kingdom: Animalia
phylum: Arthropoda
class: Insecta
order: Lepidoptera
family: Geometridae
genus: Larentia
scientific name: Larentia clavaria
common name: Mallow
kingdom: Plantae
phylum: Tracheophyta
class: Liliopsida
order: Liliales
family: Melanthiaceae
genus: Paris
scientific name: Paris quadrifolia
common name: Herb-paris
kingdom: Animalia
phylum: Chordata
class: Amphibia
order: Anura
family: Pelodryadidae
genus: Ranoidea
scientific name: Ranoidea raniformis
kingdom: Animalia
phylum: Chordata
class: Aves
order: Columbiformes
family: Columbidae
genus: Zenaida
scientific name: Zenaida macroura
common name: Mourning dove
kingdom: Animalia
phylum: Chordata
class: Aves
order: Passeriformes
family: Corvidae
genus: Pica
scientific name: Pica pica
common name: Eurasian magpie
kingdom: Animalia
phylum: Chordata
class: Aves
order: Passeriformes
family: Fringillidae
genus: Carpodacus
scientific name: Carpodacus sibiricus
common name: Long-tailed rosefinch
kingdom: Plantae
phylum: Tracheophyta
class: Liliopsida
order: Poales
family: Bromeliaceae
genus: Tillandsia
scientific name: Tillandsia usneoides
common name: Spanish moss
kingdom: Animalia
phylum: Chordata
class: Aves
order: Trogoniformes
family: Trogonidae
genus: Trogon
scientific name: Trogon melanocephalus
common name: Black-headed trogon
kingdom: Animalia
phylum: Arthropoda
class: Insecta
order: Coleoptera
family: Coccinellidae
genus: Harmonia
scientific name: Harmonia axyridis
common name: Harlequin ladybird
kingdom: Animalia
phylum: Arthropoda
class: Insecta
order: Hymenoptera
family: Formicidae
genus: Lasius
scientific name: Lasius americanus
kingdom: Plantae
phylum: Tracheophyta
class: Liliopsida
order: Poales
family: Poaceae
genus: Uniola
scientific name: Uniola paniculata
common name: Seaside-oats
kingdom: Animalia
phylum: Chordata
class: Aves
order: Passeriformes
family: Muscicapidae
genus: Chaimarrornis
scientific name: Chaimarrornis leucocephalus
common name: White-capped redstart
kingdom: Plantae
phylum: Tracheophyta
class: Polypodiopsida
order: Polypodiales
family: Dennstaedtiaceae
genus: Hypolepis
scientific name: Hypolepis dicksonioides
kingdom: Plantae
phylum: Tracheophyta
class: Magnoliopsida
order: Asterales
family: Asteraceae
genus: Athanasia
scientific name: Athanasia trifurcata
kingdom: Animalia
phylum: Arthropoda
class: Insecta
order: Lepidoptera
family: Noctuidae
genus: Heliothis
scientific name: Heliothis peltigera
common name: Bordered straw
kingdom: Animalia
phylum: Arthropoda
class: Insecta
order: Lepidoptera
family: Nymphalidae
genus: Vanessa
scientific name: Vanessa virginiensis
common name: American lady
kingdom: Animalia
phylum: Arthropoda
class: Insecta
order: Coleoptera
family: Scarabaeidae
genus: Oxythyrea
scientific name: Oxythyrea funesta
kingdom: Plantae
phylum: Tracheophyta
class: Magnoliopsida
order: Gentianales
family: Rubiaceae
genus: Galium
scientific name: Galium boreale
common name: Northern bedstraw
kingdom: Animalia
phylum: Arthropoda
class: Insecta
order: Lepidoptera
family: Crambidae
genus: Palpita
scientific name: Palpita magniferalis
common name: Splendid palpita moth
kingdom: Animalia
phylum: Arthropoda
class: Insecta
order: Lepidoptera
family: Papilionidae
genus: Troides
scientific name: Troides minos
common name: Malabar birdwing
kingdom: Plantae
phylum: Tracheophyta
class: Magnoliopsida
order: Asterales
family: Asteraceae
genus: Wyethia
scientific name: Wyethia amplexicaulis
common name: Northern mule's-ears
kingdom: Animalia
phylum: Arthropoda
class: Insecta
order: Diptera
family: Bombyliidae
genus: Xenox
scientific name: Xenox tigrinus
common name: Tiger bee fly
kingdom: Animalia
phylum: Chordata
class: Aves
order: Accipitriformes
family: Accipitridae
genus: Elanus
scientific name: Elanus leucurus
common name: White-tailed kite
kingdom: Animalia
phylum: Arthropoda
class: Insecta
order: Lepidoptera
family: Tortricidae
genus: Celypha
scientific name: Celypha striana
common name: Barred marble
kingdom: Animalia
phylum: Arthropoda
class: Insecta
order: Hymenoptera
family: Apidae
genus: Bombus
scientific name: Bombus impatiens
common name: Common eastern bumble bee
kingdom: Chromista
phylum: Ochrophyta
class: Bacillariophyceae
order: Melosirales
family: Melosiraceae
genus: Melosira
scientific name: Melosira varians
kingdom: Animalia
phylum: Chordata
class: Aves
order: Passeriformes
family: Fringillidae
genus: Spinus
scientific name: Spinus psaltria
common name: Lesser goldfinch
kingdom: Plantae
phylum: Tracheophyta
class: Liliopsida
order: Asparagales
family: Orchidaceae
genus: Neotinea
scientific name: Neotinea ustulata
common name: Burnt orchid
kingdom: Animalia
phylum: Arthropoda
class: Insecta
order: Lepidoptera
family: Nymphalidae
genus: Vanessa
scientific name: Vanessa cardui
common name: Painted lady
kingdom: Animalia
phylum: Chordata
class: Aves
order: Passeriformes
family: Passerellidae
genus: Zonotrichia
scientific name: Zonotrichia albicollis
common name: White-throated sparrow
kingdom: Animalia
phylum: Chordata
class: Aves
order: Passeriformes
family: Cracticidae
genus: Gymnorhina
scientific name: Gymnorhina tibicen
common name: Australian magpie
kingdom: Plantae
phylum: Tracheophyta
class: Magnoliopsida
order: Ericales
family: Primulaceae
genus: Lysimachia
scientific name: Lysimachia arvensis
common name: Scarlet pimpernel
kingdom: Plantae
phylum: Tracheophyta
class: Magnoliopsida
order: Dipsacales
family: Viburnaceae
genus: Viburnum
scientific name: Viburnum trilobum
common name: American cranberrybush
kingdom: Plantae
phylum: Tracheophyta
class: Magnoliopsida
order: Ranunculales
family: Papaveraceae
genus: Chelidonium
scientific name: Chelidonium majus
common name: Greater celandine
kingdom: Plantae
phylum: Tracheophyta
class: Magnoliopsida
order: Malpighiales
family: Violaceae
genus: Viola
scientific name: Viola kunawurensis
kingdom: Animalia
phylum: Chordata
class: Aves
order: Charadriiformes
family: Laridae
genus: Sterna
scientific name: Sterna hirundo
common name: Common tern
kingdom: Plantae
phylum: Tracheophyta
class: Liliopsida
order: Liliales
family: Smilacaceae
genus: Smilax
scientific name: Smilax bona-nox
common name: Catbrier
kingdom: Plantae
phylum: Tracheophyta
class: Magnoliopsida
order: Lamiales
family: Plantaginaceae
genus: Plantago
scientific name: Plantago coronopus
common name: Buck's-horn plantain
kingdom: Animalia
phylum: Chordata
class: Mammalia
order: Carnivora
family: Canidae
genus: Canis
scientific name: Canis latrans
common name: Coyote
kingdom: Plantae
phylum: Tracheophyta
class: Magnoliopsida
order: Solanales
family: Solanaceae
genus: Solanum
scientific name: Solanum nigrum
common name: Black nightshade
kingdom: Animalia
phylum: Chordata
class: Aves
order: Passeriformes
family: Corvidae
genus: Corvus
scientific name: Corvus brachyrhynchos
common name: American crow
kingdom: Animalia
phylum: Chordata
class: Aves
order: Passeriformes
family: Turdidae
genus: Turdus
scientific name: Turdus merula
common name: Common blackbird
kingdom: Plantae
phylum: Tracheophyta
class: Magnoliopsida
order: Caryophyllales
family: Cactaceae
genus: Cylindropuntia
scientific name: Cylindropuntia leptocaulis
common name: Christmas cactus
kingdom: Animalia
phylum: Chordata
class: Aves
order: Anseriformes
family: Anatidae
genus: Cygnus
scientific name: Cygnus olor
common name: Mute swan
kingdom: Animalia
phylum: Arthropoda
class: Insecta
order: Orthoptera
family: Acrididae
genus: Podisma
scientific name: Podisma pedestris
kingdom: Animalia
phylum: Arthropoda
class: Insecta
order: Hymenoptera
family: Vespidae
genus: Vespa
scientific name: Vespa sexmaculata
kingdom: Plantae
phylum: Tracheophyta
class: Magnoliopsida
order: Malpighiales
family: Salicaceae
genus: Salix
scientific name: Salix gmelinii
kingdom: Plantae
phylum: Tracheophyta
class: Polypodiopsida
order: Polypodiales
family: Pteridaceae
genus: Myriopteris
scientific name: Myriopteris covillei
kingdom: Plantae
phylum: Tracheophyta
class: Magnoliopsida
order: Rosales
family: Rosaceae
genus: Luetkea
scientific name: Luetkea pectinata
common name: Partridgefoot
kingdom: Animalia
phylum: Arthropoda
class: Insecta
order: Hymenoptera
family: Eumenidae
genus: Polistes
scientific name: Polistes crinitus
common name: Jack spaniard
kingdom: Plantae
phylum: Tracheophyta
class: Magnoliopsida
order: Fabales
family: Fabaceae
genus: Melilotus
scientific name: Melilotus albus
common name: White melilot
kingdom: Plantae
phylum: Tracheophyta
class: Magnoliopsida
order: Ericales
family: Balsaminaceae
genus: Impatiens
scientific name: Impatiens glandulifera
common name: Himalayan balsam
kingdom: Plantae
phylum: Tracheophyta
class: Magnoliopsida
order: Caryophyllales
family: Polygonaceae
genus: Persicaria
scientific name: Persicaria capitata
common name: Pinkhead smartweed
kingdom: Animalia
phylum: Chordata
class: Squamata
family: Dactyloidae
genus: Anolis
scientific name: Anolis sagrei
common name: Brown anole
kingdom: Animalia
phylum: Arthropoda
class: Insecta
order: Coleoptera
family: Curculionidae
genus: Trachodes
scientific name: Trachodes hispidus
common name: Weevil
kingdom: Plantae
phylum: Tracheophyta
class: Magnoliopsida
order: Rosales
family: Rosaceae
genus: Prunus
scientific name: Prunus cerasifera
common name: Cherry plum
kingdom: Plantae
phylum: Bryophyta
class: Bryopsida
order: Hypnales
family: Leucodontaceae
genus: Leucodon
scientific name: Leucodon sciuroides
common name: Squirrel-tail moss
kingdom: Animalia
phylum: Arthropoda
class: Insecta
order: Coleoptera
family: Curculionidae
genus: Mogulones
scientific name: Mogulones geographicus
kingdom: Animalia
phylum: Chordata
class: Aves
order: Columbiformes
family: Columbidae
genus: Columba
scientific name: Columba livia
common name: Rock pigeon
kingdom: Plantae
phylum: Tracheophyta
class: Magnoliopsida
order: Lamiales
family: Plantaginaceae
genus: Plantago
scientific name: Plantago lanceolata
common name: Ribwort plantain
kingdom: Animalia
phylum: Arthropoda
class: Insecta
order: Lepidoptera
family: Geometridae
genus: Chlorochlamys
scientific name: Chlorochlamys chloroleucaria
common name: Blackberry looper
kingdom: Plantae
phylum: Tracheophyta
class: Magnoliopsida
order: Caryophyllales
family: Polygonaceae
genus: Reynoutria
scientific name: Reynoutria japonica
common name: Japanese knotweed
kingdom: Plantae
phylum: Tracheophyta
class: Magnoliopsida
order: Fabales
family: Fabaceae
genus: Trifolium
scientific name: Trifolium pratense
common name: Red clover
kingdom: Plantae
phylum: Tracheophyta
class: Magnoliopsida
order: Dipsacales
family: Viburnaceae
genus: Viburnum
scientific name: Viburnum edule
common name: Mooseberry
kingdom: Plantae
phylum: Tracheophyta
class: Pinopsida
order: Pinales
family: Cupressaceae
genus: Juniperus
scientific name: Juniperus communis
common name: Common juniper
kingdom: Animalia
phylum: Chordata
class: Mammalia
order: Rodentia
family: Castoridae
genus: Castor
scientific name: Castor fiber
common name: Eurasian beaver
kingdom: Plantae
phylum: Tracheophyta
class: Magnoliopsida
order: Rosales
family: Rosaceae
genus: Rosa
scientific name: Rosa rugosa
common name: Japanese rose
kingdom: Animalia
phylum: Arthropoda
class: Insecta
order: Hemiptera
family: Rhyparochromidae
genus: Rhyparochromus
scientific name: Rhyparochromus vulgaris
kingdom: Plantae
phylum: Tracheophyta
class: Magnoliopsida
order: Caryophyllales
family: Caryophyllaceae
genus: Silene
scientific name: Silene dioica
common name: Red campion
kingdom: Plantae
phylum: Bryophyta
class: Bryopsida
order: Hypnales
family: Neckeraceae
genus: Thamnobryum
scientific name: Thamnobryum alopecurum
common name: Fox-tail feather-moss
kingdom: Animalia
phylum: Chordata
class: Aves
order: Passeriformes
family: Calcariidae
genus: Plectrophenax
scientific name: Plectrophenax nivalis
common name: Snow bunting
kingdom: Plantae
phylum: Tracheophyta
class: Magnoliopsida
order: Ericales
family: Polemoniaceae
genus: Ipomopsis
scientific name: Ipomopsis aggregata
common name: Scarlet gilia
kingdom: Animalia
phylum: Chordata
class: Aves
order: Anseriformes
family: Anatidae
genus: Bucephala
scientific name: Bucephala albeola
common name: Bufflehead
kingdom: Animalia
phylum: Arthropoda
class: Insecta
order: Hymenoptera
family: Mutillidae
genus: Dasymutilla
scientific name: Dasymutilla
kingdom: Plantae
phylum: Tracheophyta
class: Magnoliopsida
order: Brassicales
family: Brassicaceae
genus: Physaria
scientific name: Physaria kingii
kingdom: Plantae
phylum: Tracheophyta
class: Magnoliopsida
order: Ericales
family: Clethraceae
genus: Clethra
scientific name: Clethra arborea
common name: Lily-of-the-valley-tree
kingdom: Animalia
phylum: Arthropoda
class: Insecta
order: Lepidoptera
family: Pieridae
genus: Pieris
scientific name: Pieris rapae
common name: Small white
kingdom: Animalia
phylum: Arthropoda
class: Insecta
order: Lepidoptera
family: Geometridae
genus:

Work required ▸ Reproduce the lines unchanged, beginning with the first line of the rows and continuing through the line with "genus: Athanasia", that line included.

Solution for this problem ▸
kingdom: Animalia
phylum: Arthropoda
class: Insecta
order: Lepidoptera
family: Geometridae
genus: Larentia
scientific name: Larentia clavaria
common name: Mallow
kingdom: Plantae
phylum: Tracheophyta
class: Liliopsida
order: Liliales
family: Melanthiaceae
genus: Paris
scientific name: Paris quadrifolia
common name: Herb-paris
kingdom: Animalia
phylum: Chordata
class: Amphibia
order: Anura
family: Pelodryadidae
genus: Ranoidea
scientific name: Ranoidea raniformis
kingdom: Animalia
phylum: Chordata
class: Aves
order: Columbiformes
family: Columbidae
genus: Zenaida
scientific name: Zenaida macroura
common name: Mourning dove
kingdom: Animalia
phylum: Chordata
class: Aves
order: Passeriformes
family: Corvidae
genus: Pica
scientific name: Pica pica
common name: Eurasian magpie
kingdom: Animalia
phylum: Chordata
class: Aves
order: Passeriformes
family: Fringillidae
genus: Carpodacus
scientific name: Carpodacus sibiricus
common name: Long-tailed rosefinch
kingdom: Plantae
phylum: Tracheophyta
class: Liliopsida
order: Poales
family: Bromeliaceae
genus: Tillandsia
scientific name: Tillandsia usneoides
common name: Spanish moss
kingdom: Animalia
phylum: Chordata
class: Aves
order: Trogoniformes
family: Trogonidae
genus: Trogon
scientific name: Trogon melanocephalus
common name: Black-headed trogon
kingdom: Animalia
phylum: Arthropoda
class: Insecta
order: Coleoptera
family: Coccinellidae
genus: Harmonia
scientific name: Harmonia axyridis
common name: Harlequin ladybird
kingdom: Animalia
phylum: Arthropoda
class: Insecta
order: Hymenoptera
family: Formicidae
genus: Lasius
scientific name: Lasius americanus
kingdom: Plantae
phylum: Tracheophyta
class: Liliopsida
order: Poales
family: Poaceae
genus: Uniola
scientific name: Uniola paniculata
common name: Seaside-oats
kingdom: Animalia
phylum: Chordata
class: Aves
order: Passeriformes
family: Muscicapidae
genus: Chaimarrornis
scientific name: Chaimarrornis leucocephalus
common name: White-capped redstart
kingdom: Plantae
phylum: Tracheophyta
class: Polypodiopsida
order: Polypodiales
family: Dennstaedtiaceae
genus: Hypolepis
scientific name: Hypolepis dicksonioides
kingdom: Plantae
phylum: Tracheophyta
class: Magnoliopsida
order: Asterales
family: Asteraceae
genus: Athanasia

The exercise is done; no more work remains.